Tasks to perform.
#1 In the passage on government funding, until what date does the new short-term funding bill last?
#2 Quote the passage on government funding, starting with "The bill extends" and going on through "fighting in court.".
#3 Using the passage on government funding, explain why the House will pass another short-term funding bill. Answer in one to three sentences.

Passage to read.

:::

Government funding expires in 10 days, and an omnibus spending bill is nowhere near completion as Democrats and Republicans have get to agree on the most basic element: the top-line funding levels for defense and non-defense spending. That’s remained true for well, more than a year. Because the omnibus spending bill in question is funding for this year, fiscal year 2022. The entire first year of the Biden administration has been operating under the budget imposed on the government by the Republican Senate under Trump.

This means that the House will be passing another short-term funding bill, probably by the end of Tuesday. That gives the Senate time to pass it as well before the House takes off for a Presidents’ Day recess that will last until February 28. This funding bill will last until Mar. 11.

“Our country needs a government funding agreement to create good-paying jobs, grow opportunity for the middle class, and protect our national security. We are close to reaching a framework government funding agreement, but we will need additional time to complete the legislation in full,” House Appropriations Chair Rosa DeLauro (D-CT) said in a statement. “This Continuing Resolution—the product of bipartisan, bicameral negotiation—extends funding through Mar. 11 to keep government up and running while Congress completes our important work.”

The bill extends current levels of government funding, including just one new spending measure of $403 million to deal with a petroleum leak in a Navy fuel storage tank in Hawaii. The spill is contaminating drinking water in Pearl Harbor, sickening some 6,000 residents and forcing about 4,000 military personnel and their families to be relocated to hotels. The legislation also directs the Defense Department to respond to an emergency order from the state of Hawaii to defuel the tanks, something the military has been fighting in court.

:::

Provided material.
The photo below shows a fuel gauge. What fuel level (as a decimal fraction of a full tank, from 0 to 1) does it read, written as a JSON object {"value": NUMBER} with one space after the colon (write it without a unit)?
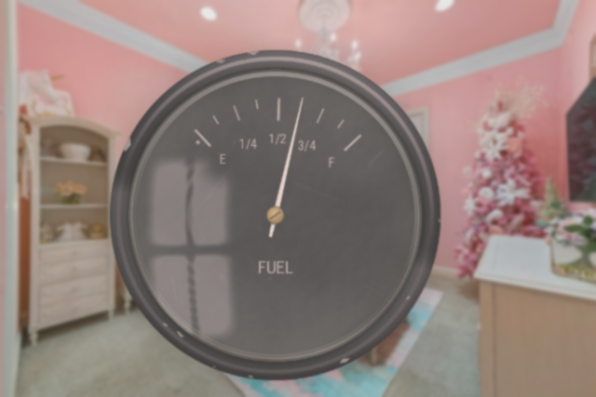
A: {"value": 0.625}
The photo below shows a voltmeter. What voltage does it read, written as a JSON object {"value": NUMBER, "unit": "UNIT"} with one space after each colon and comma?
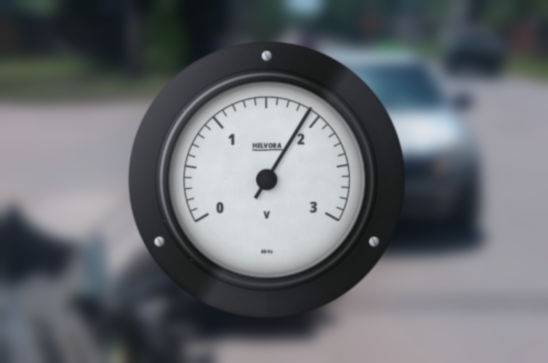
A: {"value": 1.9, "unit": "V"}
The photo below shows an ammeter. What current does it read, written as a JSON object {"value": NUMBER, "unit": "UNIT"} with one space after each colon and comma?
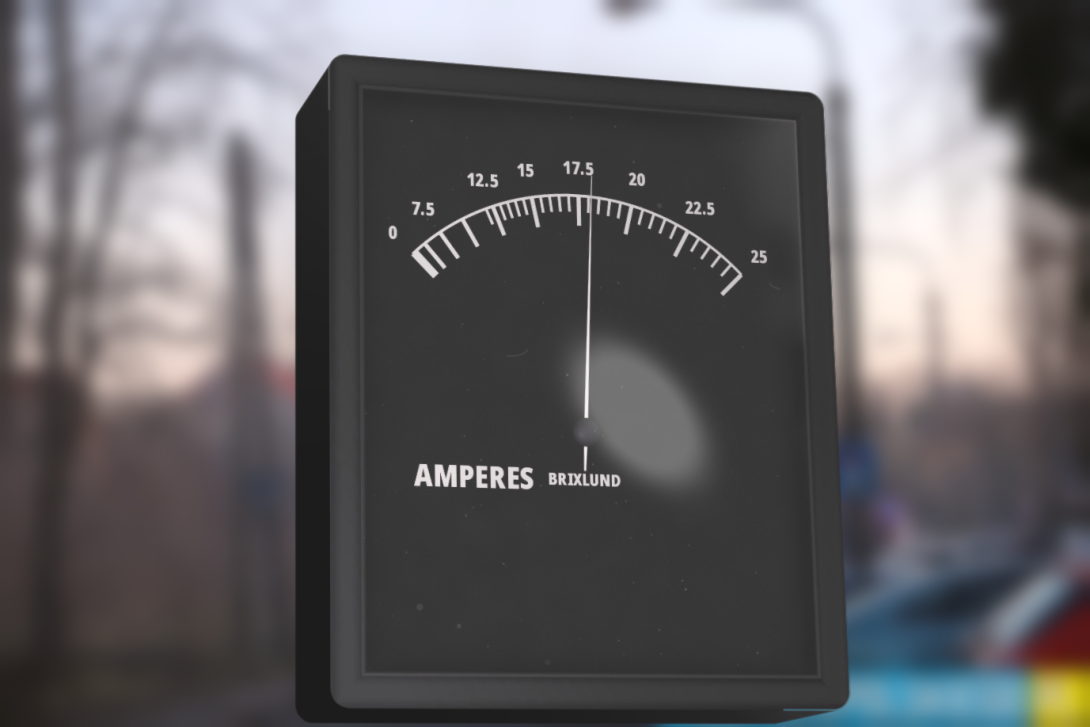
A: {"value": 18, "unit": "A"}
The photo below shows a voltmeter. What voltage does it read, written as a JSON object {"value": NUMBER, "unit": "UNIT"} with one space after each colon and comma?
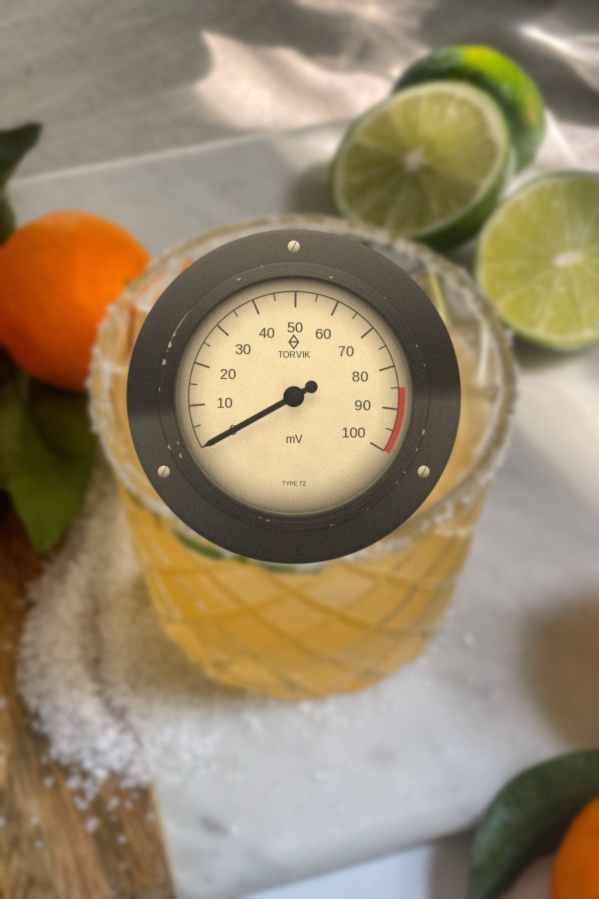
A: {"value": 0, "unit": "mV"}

:::

Replies.
#1 Mar. 11

#2
The bill extends current levels of government funding, including just one new spending measure of $403 million to deal with a petroleum leak in a Navy fuel storage tank in Hawaii. The spill is contaminating drinking water in Pearl Harbor, sickening some 6,000 residents and forcing about 4,000 military personnel and their families to be relocated to hotels. The legislation also directs the Defense Department to respond to an emergency order from the state of Hawaii to defuel the tanks, something the military has been fighting in court.

#3 Government funding expires in 10 days, and the omnibus spending bill is nowhere near completion because Democrats and Republicans have not agreed on the top-line funding levels for defense and non-defense spending. A short-term bill keeps the government running until Mar. 11 while Congress completes the full legislation.